WHAT THE TASK REQUIRES: There is a line containing "Suscripciones" in the entries below. Repeat that line and every line after it exactly, and nothing more.

───── THE DATA

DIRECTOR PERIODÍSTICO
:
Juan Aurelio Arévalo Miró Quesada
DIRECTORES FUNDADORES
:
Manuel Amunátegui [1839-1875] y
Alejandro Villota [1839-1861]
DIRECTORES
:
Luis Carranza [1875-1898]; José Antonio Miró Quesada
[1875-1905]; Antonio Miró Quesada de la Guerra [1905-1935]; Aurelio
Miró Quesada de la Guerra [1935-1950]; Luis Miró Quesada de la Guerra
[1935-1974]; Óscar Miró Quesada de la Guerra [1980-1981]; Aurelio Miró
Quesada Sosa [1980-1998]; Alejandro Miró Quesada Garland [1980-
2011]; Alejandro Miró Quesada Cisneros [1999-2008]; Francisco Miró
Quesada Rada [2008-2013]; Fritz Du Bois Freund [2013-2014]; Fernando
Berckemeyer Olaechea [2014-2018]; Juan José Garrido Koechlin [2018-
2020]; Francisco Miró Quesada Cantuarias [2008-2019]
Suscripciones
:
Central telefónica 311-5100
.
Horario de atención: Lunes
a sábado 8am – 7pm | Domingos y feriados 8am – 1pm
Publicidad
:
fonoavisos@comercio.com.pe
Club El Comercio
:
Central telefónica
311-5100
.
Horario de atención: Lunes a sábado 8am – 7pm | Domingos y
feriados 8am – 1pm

──────────

RESPONSE AREA:
Suscripciones
:
Central telefónica 311-5100
.
Horario de atención: Lunes
a sábado 8am – 7pm | Domingos y feriados 8am – 1pm
Publicidad
:
fonoavisos@comercio.com.pe
Club El Comercio
:
Central telefónica
311-5100
.
Horario de atención: Lunes a sábado 8am – 7pm | Domingos y
feriados 8am – 1pm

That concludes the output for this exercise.